• CONSEGNA 1: Ricopia parola per parola il brano del testo sulle pensioni da "Nel corso della" a "pagare a tutti.".

============

Il presidente dell’INPS, Pasquale Tridico, nel salotto di Bruno Vespa parla delle pensioni e delle difficoltà di garantire un assegno a tutti.
Pasquale Tridico, nella trasmissione di “Porta a Porta” rileva la complessità del sistema previdenziale fornendo una panoramica dei pensionati oggi e cosa potrebbe accadere nel futuro.
Alla domanda di Bruno Vespa “Sbaglio, qua in pensione alla fine, non ci andrà più nessuno? Il presidente dell’INPS, Pasquale Tridico risponde: <<No, per carità, oggi noi abbiamo 16 milioni di pensionati e il futuro ne avremo poco di meno. Quasi 3 milioni i lavoratori, 22 milioni pensioni, ben 16 milioni di pensionati e 23,4 milioni circa di lavoratori. Un rapporto che più ci preoccupa è quello della popolazione attiva. Le prospettive demografiche evidenziano un rapporto che diminuisce. A mio avviso è il dato che deve essere attenzionato maggiormente dalla politica, dal parlamento, dal governo, perché la chiave di volta per la sostenibilità è più lavoro e soprattutto più lavoro di qualità>>.
Nel corso della trasmissione sono state effettuate varie considerazione, come quella sulla nuova riforma che deve considerare vari fattori
Dalle varie considerazioni bisogna tener presente che qualsiasi riforma delle pensioni dovrà contenere tutti i vari fattori. Nello specifico, l’invecchiamento della popolazione e il basso tasso di occupazione. Dai dati di giugno 2022, l’Italia è tra gli ultimi Paesi in termini di livelli occupazionali, battuta anche dalla Grecia. Pertanto, si rende necessario calibrare le pensioni per poterle pagare a tutti.

============

• CONSEGNA 2: Riscrivi solo le righe dell'elenco dalla riga con "kingdom: Plantae" alla riga con "common name: Saguaro", mettendo "famiglia" al posto di "family" e lasciando tutto il resto com'è.

============

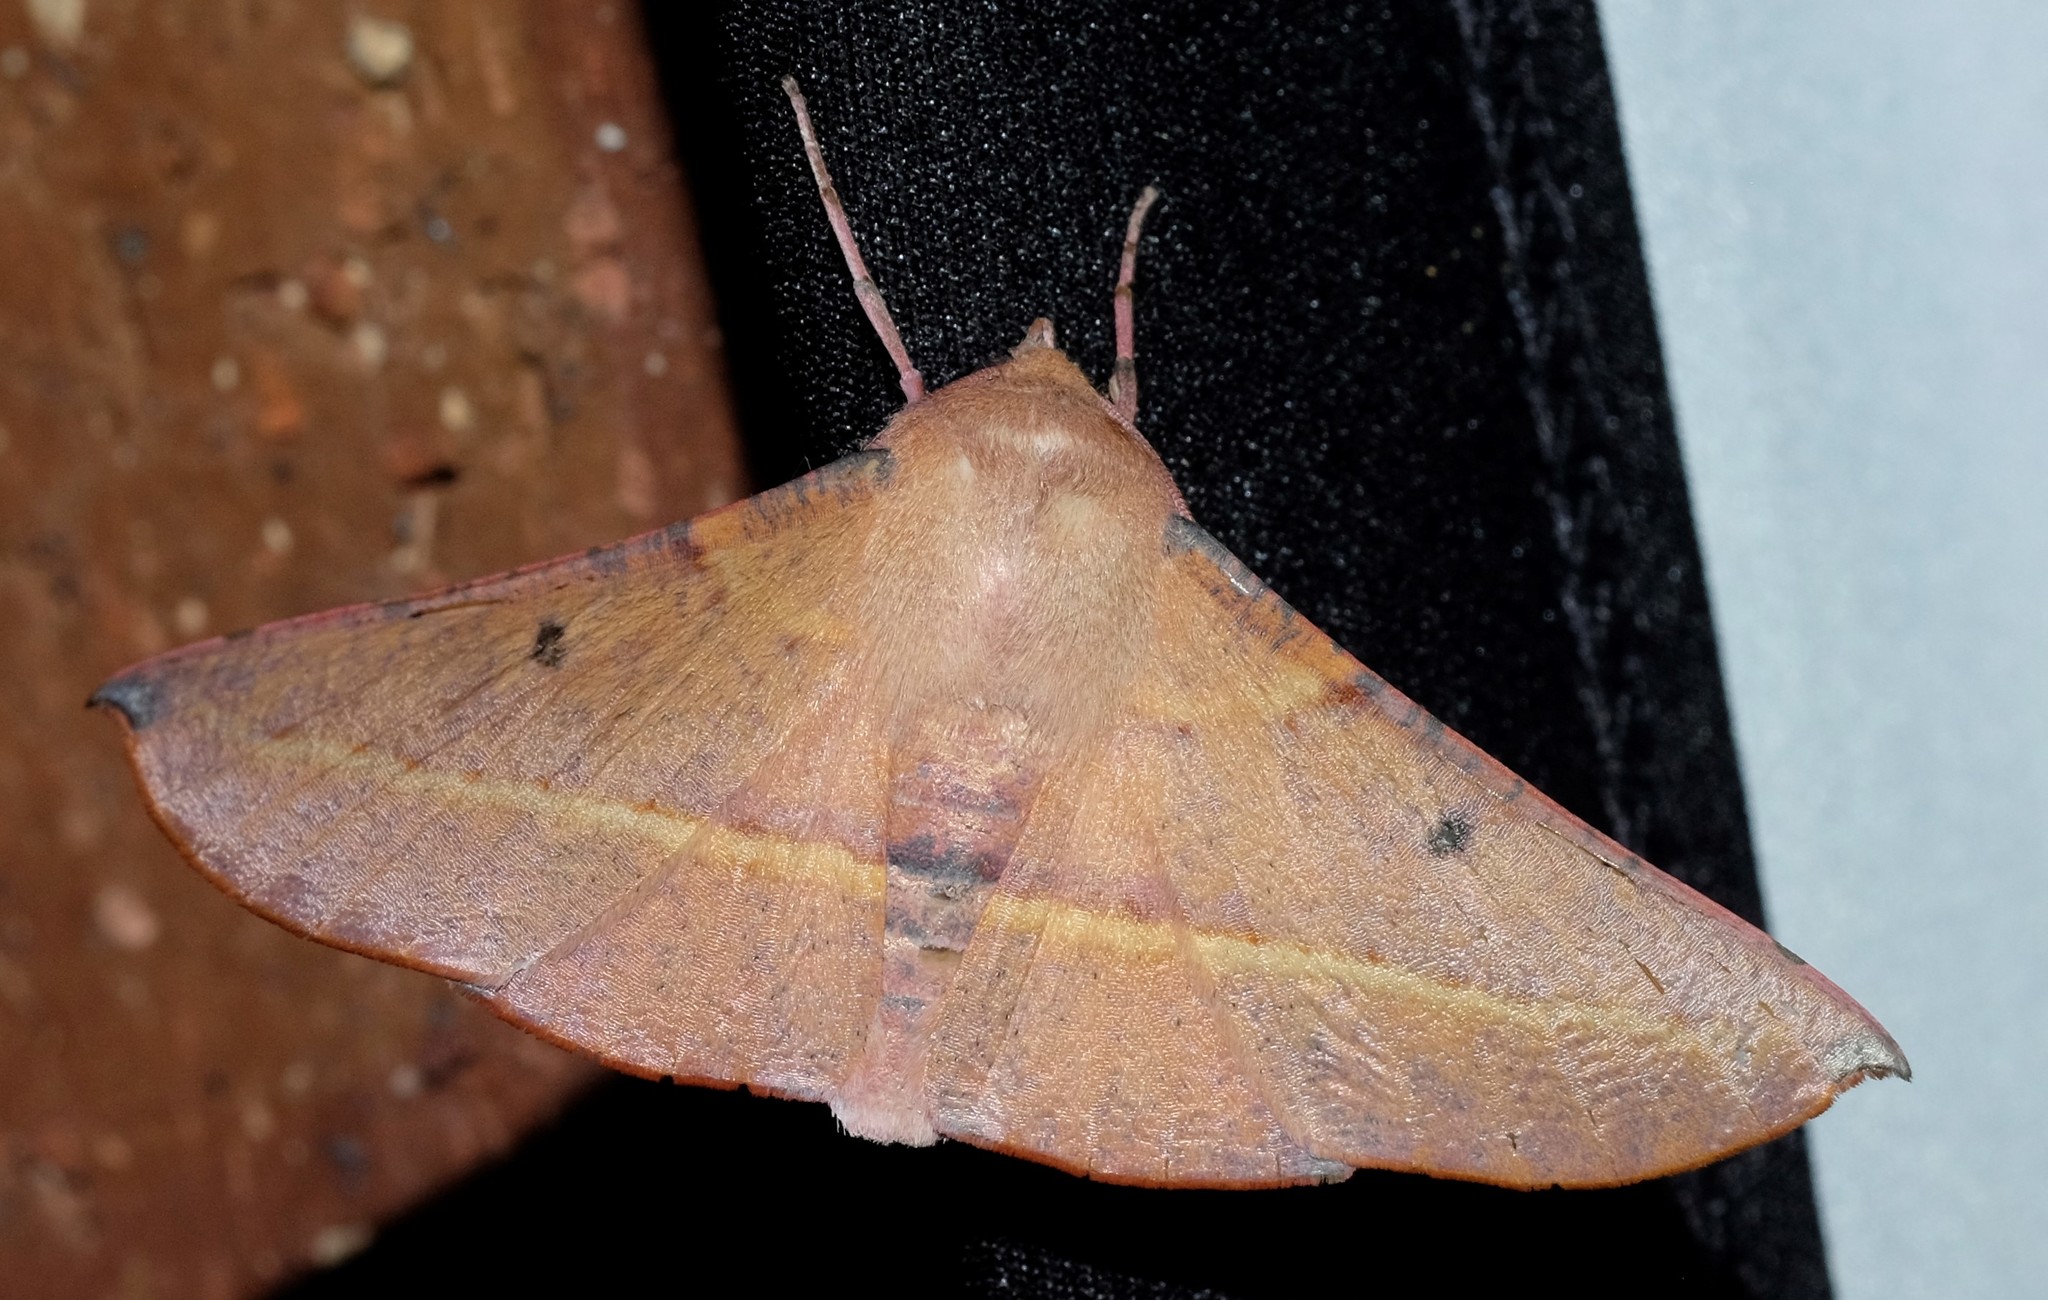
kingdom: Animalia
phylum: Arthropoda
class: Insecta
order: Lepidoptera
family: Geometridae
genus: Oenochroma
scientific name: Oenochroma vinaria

============

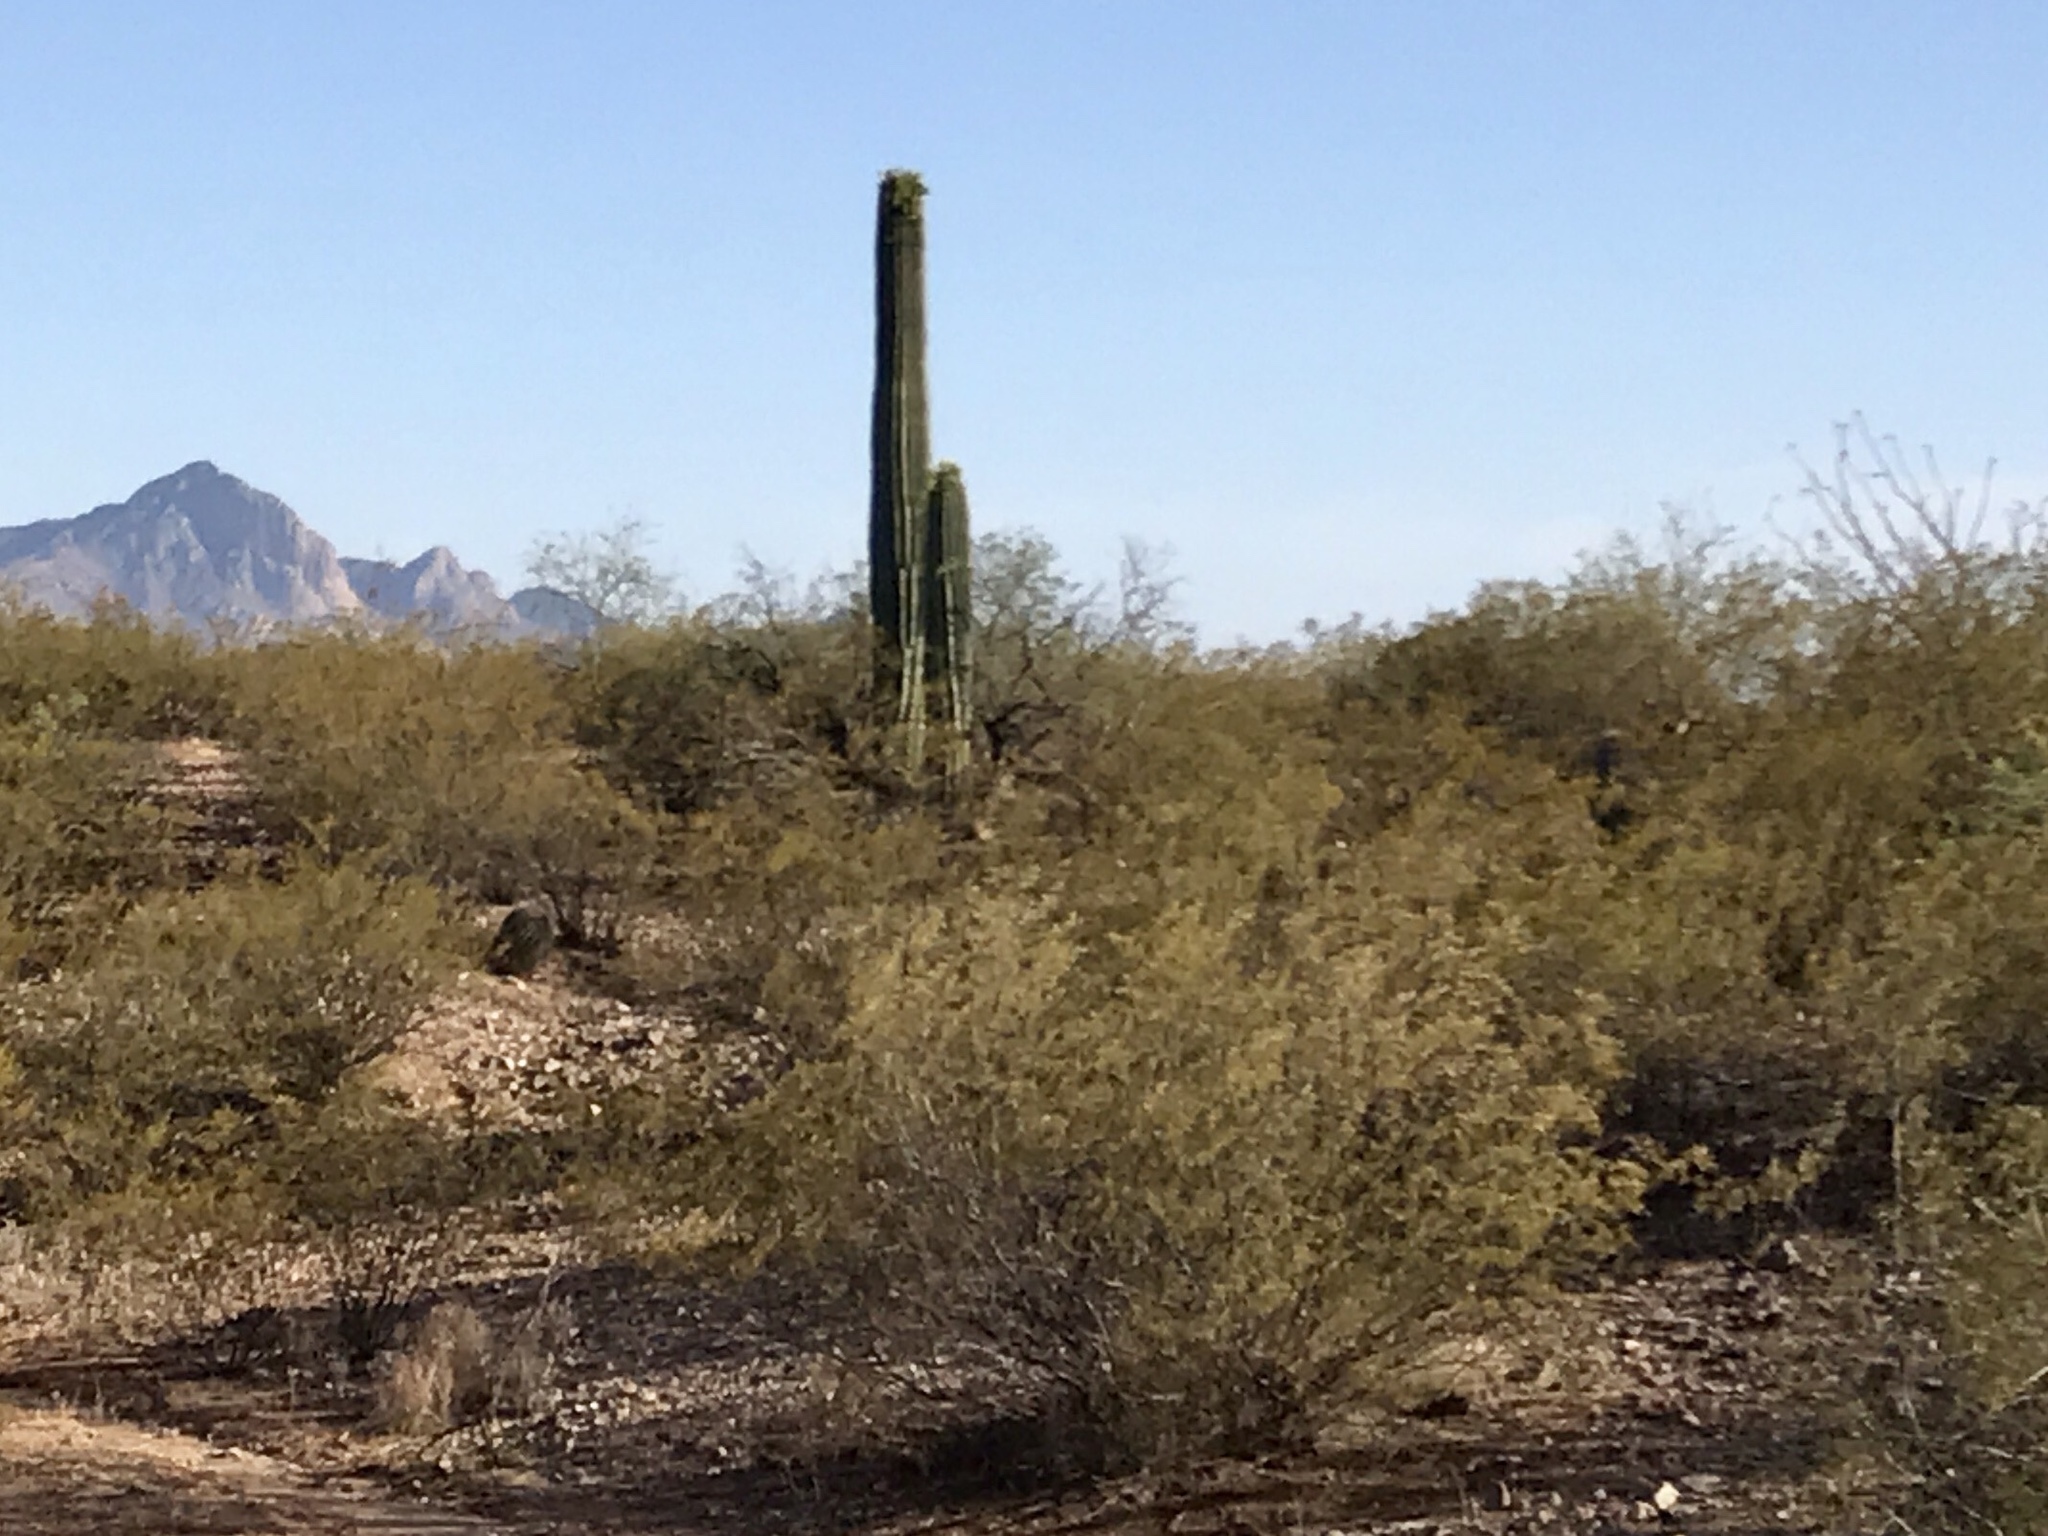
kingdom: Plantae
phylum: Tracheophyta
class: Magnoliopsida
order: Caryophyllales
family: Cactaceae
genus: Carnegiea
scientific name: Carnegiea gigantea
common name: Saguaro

============

• RISPOSTA 1:
Nel corso della trasmissione sono state effettuate varie considerazione, come quella sulla nuova riforma che deve considerare vari fattori
Dalle varie considerazioni bisogna tener presente che qualsiasi riforma delle pensioni dovrà contenere tutti i vari fattori. Nello specifico, l’invecchiamento della popolazione e il basso tasso di occupazione. Dai dati di giugno 2022, l’Italia è tra gli ultimi Paesi in termini di livelli occupazionali, battuta anche dalla Grecia. Pertanto, si rende necessario calibrare le pensioni per poterle pagare a tutti.

• RISPOSTA 2:
kingdom: Plantae
phylum: Tracheophyta
class: Magnoliopsida
order: Caryophyllales
famiglia: Cactaceae
genus: Carnegiea
scientific name: Carnegiea gigantea
common name: Saguaro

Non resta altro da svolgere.